Tableau de consignes en salle de traite
Dans la salle de traite, un tableau rappelle les informations clés, pour que les trayeurs les aient sous les yeux. Il complète bien celui positionné dans la laiterie. (© Cécile Julien)

L’organisation du travail a aussi pour but d’en limiter la pénibilité. Par exemple, le taxi-lait évite d’avoir à porter des seaux. Dans la salle de traite 2x24, simple équipement, ont été installées des griffes ADF avec trempage et désinfection automatiques ce qui divise par 2 le nombre de gestes à effectuer à chaque vache.

Un travail bien organisé, des consignes clairement transmises, du matériel qui limite la pénibilité sont autant d’atouts pour fidéliser les salariés.

Une grande variabilité du temps de travail

« L’organisation du travail est en tête de liste des attentes des éleveurs », analyse Aubin Lebrun, référent économie systèmes chez Innoval. Les enquêtes que mène régulièrement Innoval auprès de ses adhérents ont montré une très grande variabilité du temps de travail en élevage laitier. Si la charge moyenne se situe autour de 60 h/semaine, 10 % des éleveurs travaillent moins de 50 h mais 25 % plus de 70 h.

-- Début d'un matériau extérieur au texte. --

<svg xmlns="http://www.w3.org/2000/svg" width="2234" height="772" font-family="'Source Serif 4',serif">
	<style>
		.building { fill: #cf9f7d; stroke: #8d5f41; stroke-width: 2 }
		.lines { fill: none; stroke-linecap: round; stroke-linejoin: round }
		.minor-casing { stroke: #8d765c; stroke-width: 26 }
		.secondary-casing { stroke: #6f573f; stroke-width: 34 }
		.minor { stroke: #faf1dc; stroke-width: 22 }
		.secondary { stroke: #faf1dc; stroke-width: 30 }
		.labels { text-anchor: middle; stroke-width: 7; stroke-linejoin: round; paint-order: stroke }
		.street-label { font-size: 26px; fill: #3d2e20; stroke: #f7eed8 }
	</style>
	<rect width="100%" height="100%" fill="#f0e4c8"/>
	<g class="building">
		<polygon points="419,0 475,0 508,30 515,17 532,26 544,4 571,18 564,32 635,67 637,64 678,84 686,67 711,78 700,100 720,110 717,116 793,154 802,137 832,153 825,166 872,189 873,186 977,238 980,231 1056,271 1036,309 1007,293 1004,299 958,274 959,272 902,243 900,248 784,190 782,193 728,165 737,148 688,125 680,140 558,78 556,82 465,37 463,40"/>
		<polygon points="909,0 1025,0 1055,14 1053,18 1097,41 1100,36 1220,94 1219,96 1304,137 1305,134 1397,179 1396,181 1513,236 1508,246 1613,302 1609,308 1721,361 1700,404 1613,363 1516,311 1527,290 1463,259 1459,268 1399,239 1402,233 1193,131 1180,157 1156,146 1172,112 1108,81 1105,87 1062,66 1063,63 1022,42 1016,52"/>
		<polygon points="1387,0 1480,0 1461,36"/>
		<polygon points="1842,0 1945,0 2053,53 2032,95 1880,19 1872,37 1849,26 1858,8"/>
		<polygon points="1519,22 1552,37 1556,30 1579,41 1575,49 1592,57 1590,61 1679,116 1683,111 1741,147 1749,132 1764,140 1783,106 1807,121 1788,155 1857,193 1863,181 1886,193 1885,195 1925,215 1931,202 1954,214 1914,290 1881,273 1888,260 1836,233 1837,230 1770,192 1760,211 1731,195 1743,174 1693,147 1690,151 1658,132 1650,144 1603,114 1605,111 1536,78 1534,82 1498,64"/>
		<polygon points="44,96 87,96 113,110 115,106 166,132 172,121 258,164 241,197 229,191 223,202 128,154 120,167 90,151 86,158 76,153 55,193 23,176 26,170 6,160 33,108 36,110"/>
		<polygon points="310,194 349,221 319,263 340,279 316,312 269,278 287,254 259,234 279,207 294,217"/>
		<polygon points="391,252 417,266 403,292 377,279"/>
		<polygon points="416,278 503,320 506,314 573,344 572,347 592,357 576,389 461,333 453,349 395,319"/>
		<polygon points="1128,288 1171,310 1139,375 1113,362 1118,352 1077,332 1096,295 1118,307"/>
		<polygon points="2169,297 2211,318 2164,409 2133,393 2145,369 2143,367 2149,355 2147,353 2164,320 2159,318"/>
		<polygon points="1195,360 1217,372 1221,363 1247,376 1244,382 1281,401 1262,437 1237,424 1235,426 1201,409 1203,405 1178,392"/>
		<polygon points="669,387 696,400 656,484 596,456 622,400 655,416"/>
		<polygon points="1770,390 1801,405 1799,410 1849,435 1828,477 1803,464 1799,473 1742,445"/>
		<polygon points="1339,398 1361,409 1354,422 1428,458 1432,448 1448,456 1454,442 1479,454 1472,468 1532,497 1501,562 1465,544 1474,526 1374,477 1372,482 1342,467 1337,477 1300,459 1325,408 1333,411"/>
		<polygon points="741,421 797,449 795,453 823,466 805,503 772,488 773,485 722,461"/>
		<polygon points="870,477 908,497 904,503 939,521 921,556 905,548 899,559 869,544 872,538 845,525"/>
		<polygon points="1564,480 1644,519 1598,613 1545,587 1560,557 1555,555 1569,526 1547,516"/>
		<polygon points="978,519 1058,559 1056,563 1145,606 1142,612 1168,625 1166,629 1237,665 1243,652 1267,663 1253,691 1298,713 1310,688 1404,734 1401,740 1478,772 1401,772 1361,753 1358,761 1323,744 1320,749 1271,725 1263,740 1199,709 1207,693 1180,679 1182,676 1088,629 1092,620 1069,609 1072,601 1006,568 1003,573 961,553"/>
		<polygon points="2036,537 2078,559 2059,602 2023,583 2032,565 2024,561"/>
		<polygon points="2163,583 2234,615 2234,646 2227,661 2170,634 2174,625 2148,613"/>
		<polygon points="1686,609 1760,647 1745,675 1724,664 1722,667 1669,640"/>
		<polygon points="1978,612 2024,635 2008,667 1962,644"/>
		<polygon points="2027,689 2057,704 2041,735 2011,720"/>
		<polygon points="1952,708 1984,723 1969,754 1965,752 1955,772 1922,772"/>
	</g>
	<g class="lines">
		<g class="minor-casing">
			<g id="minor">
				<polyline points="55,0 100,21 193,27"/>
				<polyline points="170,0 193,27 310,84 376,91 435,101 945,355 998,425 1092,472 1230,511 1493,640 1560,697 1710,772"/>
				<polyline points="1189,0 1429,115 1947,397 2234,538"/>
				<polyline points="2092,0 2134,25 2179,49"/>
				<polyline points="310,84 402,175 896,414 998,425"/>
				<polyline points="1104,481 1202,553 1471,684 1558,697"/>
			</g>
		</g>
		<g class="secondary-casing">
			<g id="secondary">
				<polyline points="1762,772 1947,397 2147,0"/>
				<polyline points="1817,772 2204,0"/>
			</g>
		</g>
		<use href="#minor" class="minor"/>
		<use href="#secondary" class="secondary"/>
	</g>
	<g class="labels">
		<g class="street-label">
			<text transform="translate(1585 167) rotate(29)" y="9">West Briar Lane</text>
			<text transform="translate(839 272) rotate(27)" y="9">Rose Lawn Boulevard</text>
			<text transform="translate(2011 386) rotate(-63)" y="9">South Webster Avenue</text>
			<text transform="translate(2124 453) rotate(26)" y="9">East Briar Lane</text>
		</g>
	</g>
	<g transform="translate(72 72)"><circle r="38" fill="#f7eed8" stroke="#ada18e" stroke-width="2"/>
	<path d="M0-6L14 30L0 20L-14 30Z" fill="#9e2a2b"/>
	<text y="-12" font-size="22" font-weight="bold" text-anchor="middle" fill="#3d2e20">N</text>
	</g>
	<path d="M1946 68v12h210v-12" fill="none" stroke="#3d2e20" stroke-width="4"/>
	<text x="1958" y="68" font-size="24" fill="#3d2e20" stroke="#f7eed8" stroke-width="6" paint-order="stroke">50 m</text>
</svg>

70 % du temps de travail est lié à l’astreinte. Dans les exploitations avec robot, elle représente 1 900 h/UMO lait, soit 28 h/VL/an pour un effectif moyen de 60 à 70 VL/UMO. Dans les exploitations avec salle de traite, l’astreinte monte à 2 300 h/UMO lait, soit 40 h/VL/an pour un effectif de 50 à 55 VL/UMO (source Innoval).

Nous avons remarqué un seuil à 1h30 de traite, au-delà duquel il y a souvent un effet ras le bol.

Beaucoup d’éleveurs voudraient travailler moins à production équivalente ou produire plus à temps équivalent. « Pour gagner en efficacité, il faut prendre le temps de réfléchir à son organisation, aux différentes tâches, à les quantifier en temps et en pénibilité, conseille Aubin Lebrun. À partir de ses attentes, il sera possible d’envisager différentes stratégies : simplification, délégation, embauche, robotisation ».